Мы пошли, – сказал он.
– Владимир Петрович, на прощание покажите еще раз эту карту катастроф… – попросила Лена.
Гробнов отказал. Так и расстались. Гробнов, правда, добавил, уже в дверях:
– Велик, велик ты, Данила…
И гости вышли на улицы любимого Питера, а Гробнов лег в постель. Тайная мысль, которая жгла его, была одна; пора высшим силам отменить разум и этот мир.
Открыл человечек, но его почти не было видно. Данила, не говоря ни слова, поспешно сунул ему записку от Гробнова.
Ургуев (это был он) прочел и поманил их в глубь черно‑потустороннего коридора, по которому, на первый взгляд, могли проходить только призраки или крысы.
Ургуев потом как‑то исчез (да его и так почти не было видно) в какую‑то комнату‑дыру, откуда высунулась его рука и поманила.
Все четверо очутились в комнатушке неопределенного измерения, но весьма приличной и где‑то подземно‑эстетской. Посреди – круглый стол со стульями.
«Осталось только завыть», – подумала Алла.
Ургуев проявился.
«Боже, какие у него большие уши при такой худобе. Да и сам он низенький какой‑то, – подумала Лена. – Но глаза – странные. Меняются как‑то, не то по выражению, не то на самом деле».
Данила же отметил, что как‑никак, но с этим парнем он никогда бы не решился сплясать около черной дыры. Не то чтобы он свалит и себя, и тебя в бездну, а просто само по себе. Еще неизвестно, куда упадешь после этого.
Ургуев же вдруг вскрикнул, так что Алла вздрогнула.
– Зачем пришли – знаю, а вам отвечу! После такого высказывания Данила подобрел и расплылся в блаженнейшей улыбке:
– Так бы сразу и говорили. Мы все поняли.

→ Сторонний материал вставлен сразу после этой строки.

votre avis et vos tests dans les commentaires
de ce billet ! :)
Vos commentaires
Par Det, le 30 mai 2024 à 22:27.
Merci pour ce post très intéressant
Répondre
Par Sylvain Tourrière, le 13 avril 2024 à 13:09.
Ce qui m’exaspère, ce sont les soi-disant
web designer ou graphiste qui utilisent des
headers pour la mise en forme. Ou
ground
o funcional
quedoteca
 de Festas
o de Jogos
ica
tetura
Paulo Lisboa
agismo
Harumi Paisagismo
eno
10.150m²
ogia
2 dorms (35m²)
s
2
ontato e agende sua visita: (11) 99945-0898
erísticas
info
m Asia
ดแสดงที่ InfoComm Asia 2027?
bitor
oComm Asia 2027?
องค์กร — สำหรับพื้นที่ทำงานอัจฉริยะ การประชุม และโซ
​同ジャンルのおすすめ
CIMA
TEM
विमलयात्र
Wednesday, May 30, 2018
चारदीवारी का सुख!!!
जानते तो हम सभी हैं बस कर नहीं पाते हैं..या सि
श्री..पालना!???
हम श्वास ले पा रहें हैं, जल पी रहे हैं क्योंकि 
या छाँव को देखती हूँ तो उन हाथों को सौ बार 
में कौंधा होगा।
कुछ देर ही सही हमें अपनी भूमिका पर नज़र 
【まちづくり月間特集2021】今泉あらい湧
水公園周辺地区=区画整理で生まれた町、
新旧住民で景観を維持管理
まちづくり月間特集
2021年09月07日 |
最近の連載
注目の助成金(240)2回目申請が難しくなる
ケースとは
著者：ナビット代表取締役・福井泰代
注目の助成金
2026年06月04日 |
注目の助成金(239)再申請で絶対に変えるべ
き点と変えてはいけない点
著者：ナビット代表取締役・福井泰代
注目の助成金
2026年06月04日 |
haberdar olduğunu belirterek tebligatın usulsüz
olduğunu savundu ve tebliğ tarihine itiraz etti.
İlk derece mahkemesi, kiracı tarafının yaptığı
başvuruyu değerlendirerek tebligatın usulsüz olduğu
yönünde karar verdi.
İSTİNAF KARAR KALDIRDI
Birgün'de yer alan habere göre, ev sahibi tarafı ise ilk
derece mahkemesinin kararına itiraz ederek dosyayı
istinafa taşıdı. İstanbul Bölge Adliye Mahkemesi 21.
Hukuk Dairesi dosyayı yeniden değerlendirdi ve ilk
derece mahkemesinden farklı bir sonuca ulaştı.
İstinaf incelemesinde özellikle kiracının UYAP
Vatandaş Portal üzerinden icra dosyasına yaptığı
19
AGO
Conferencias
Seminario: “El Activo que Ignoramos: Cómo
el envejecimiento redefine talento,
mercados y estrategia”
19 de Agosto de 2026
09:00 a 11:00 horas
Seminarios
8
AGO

– О том, кого ищете, – вымолвил Ургуев полуисчезая, – мне ничего не надо знать, кроме, во‑первых: какая у него форма ушей и рта?
Алла изумленно ответила.
– В постель мочился?
– Нет.
Из другого угла последовал следующий вопрос:
– Когда родился тут, какой первый сон видел? Алла пробормотала: «Откуда мне знать», на что
Ургуев несказанно удивился и процедил:
– Как это он вам не рассказывал, ничего себе человек!
Уши у Ургуева порой двигались как будто сами по себе, точно они были не его.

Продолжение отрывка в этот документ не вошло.